Enseignement
de l'Afrique à l'école, un oubli coupable
beration.fr,
9
octobre 2015 à 15:29
Dans
le nord du Kenya. Photo Siegfried Modola. Reuters
L'apprentissage
des civilisations de l’Afrique en classe de 5e a été discrètement retirée des
programmes. Oubli ou nouveau repli vers le «roman national»?
Enseignement
de l'Afrique à l'école, un oubli coupable
En
2010, une question consacrée aux anciennes civilisations de l’Afrique du VIIIe
au XVIe siècle avait été introduite dans les programmes de la classe de 5e. Elle
reflétait un souci d’ouverture de l’enseignement de l’histoire à l’ensemble du
monde. Les enseignants et les chercheurs concernés s’étaient mobilisés pour
intégrer et éclairer cette question sur le plan pédagogique. Et nous apprenons
qu’aujourd’hui, dans les projets de programme élaborés en avril, puis en
septembre 2015, que cette question a été éliminée en
catimini.

EXTRAITS DE DONNÉES ::
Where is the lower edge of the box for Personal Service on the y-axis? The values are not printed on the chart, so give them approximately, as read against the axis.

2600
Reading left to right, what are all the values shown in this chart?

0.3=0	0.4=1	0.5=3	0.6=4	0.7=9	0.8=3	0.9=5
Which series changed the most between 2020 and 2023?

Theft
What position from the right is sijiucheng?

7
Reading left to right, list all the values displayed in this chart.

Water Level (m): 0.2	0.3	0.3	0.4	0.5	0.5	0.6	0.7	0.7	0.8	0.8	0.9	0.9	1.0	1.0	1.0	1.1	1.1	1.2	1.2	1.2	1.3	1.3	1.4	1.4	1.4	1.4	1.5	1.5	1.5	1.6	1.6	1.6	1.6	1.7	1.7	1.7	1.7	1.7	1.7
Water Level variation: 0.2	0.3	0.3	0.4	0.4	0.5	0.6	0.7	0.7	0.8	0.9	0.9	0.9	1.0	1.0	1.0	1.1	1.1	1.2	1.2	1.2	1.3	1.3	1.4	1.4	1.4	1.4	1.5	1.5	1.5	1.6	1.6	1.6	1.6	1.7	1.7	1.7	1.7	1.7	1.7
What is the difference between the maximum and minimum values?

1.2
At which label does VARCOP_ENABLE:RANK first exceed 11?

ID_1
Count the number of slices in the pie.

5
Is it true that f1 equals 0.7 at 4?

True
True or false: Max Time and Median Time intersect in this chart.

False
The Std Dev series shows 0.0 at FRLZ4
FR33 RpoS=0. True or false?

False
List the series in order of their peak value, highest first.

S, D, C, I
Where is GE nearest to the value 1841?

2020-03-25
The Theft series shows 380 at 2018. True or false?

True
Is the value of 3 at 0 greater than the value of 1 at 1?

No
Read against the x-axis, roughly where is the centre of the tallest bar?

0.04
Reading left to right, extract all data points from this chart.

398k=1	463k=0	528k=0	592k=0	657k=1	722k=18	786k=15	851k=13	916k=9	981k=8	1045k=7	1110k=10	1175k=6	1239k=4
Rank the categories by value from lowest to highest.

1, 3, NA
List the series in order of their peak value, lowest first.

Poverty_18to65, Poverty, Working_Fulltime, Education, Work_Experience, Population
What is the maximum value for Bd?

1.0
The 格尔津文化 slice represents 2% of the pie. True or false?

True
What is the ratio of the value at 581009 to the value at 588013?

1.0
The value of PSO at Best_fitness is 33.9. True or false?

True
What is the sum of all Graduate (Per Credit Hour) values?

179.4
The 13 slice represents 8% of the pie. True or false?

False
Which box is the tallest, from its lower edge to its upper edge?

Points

TRAVAIL DEMANDÉ ::
1) D'après l'article sur l'enseignement de l'Afrique, en quelle année la question sur les anciennes civilisations de l'Afrique a-t-elle été introduite dans les programmes de 5e ?
2) Poursuivez, s'il vous plaît, l'article sur l'enseignement de l'Afrique après sa dernière phrase.

RÉPONSES PAR CONSIGNE ::
1) En 2010.

2)
Son
introduction avait suscité à l’époque une polémique grotesque, selon laquelle
Louis XIV, Napoléon et Vercingétorix seraient (nous citons) les victimes des
«empires du Songhaï et du Monomotapa». Quelques personnes, parfaitement
ignorantes de l’histoire de l’Afrique, et dont la connaissance de l’histoire de
France avait aussi ses limites, avaient médiatisé leur mauvaise foi sur des
réseaux sociaux, mais aussi dans la presse et les médias publics, au nom de la
défense d’un prétendu respect du «roman national». Ils oubliaient que Marc
Bloch, cité approximativement sur «la fête de la Fédération» et «le sacre de
Reims», ironisant sur la grande histoire politique, avait aussi écrit dans
l’Etrange défaite qu’il ne croyait «nullement plus difficile d’intéresser un
enfant aux vicissitudes d’une technique, voire aux apparentes étrangetés d’une
civilisation ancienne ou lointaine qu’à un changement de
ministère».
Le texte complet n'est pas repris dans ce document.